Trata-se de um daqueles fenómenos de prestidigitação recorrentes na história
dos costumes em que uma determinada realidade se transforma no seu contrário,
em virtude das versões sucessivamente recontadas e, por via disso,
capciosamente adulteradas.
Vamos
ao caso.
Dizem
os cronistas do séculos IV-V (entre os quais Santo Atanásio, o biógrafo de Santo Antão) que este eremita
(viveu entre 251-356) tendo-se evadido para o deserto, era acometido, dia e
noite, pelo demónio, que se disfarçava aos seus olhos, umas vezes em traje de mulher nua, outras vezes em temerosos
animais --- leões, ursos, panteras, porcos bravos, serpentes --- numa campanha obsessiva
para desassossegar o nosso santinho e
impedi-lo de entregar-se à oração.
Eram,
portanto, os animais a configuração do diabo provocador das mais vis tentações mundanas e às quais o
atormentado anacoreta esconjurava com o sinal da cruz, mergulhando cada vez
mais em cilícios e penitências. Esta é a versão que percorreu toda a Idade
Média, chegando a inspirar, já perto de nós, o romancista Gustave Flaubert (1821-1880)
a escrever “As Tentações de Santo Antão”. É também este o motivo pelo qual
Santo Antão é representado com um cerco de animais em seu redor.
Mas
--- oh potentíssimo fenómeno de transfiguração (para não dizer,
de
manipulação) que levou o devocionismo popular, alimentado por pregadores
especiosos, a transformar os inimputáveis animais diabolizados em mansos
cordeiros aconchegados à manta rota do monge do deserto! É obra. É o que poderá
classificar-se habilmente de “o enigma
saltou o muro”, saíu por cima e conseguiu branquear a imagem primitiva.
Tudo certo, hilariante e optimista.

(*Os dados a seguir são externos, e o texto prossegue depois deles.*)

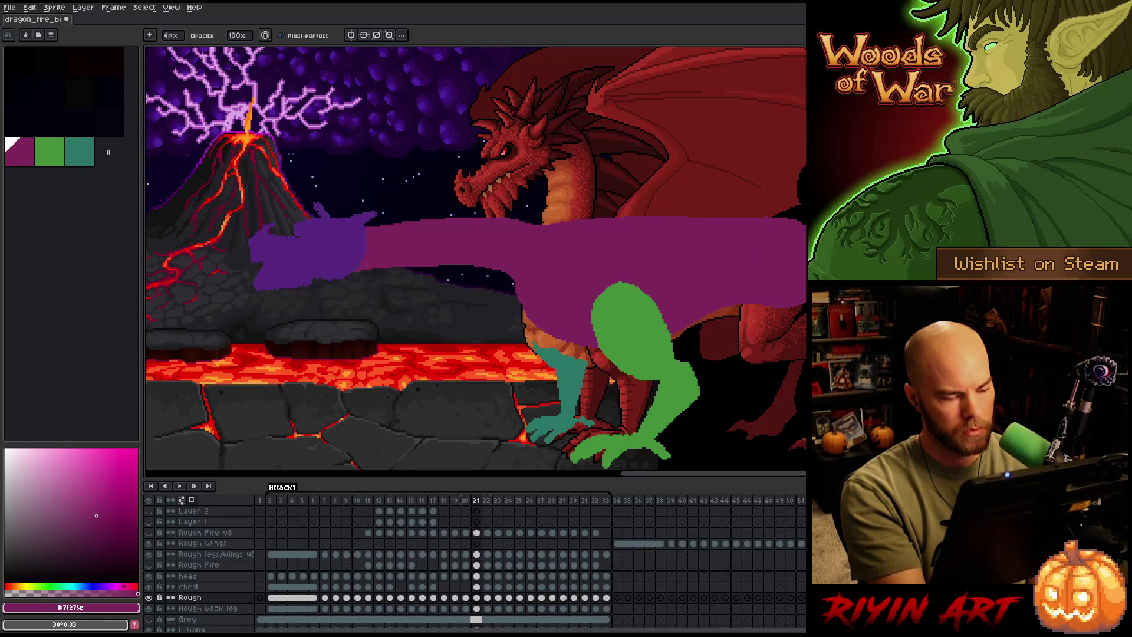
key(Left)
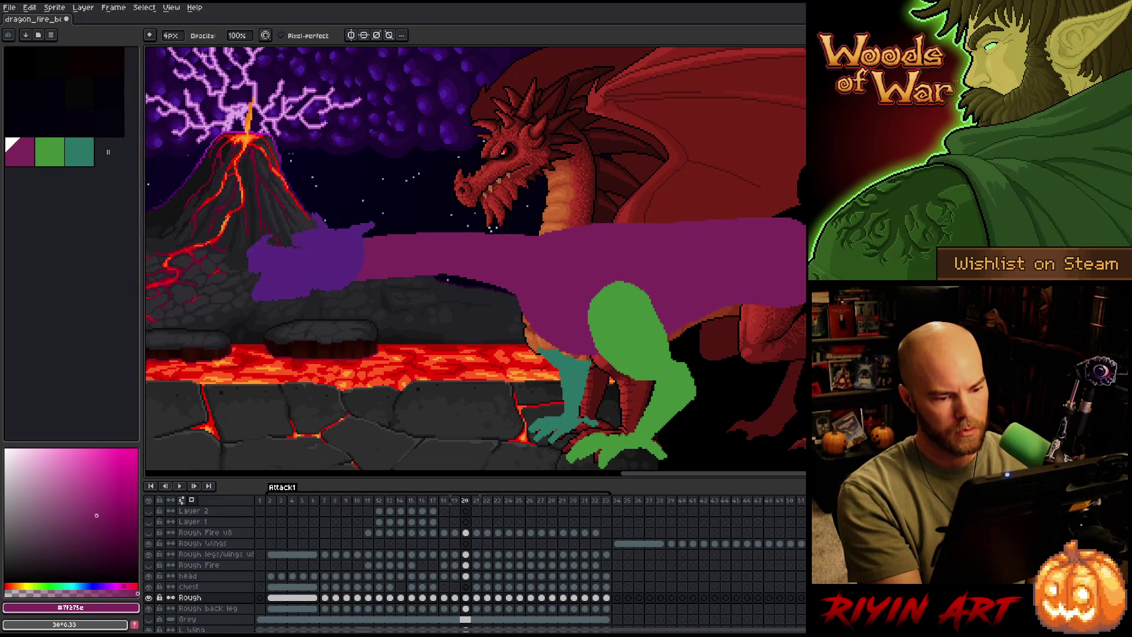
key(Right)
key(Right)
key(Left)
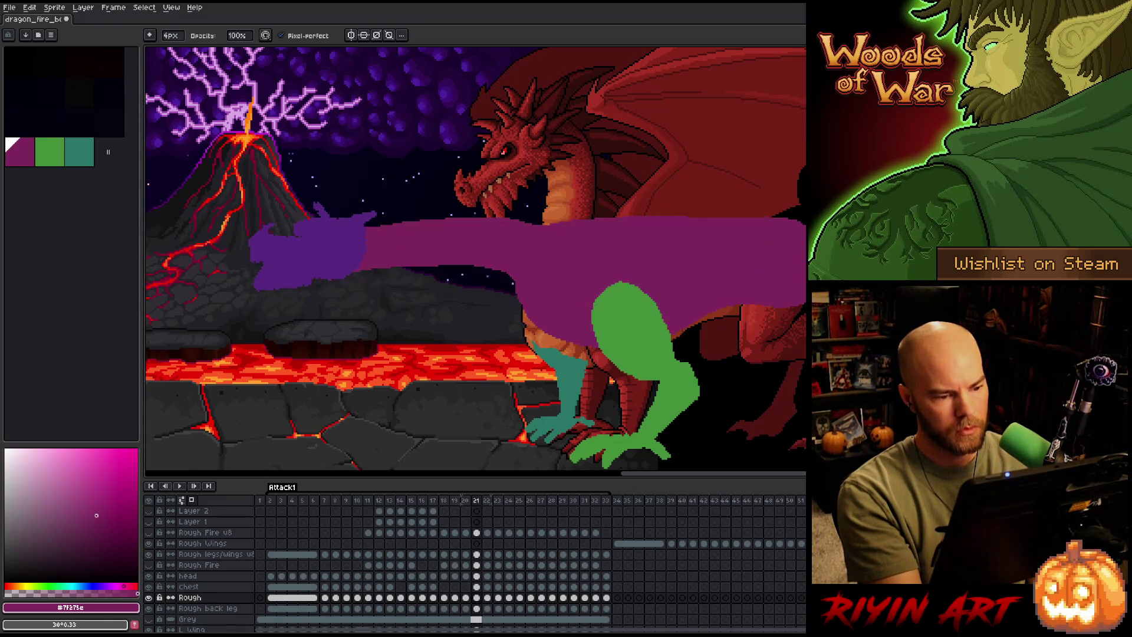
key(Right)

All is well
when ends well -- -tudo está bem quando acaba bem. E viva a festa! Mas (e aqui é que entraria a veia sarcástica
do autor d’ A Relíquia) as pessoas continuam a levar à frente de Santo Antão
porcos, vacas, galinhas, cães e gatos, cuidando que lhe fazem homenagem,
quando, a crer nas crónicas originais, isso seria castigo redobrado à sua
ascese de salvação, trazendo-lhe à memória traumas demoníacos, abafados durante
18 longos séculos. Por outras palavras, os positivos de hoje revelam o
contrário dos negativos de ontem.
Fiquemos
hoje por aqui. Mas não esqueçamos que
este episódio inofensivo é-o também paradigmático de tantos desvios e deturpações
a que foram violentados nobres ideais e sublimes propostas de líderes
espirituais, a começar pelo nosso J:Cristo, os quais assistem, impotentes, à
safra dos vendilhões da alma humana que “viram o bico ao prego”, sabendo que o
fazem por traição à Verdade e em aumento do seu pecúlio. Nestes casos, porém, não há nada de hilariante, pelo contrário,
tudo é criminoso.
Acarinhemos
os bichinhos do Santo Antão do Egipto. É o seu dia.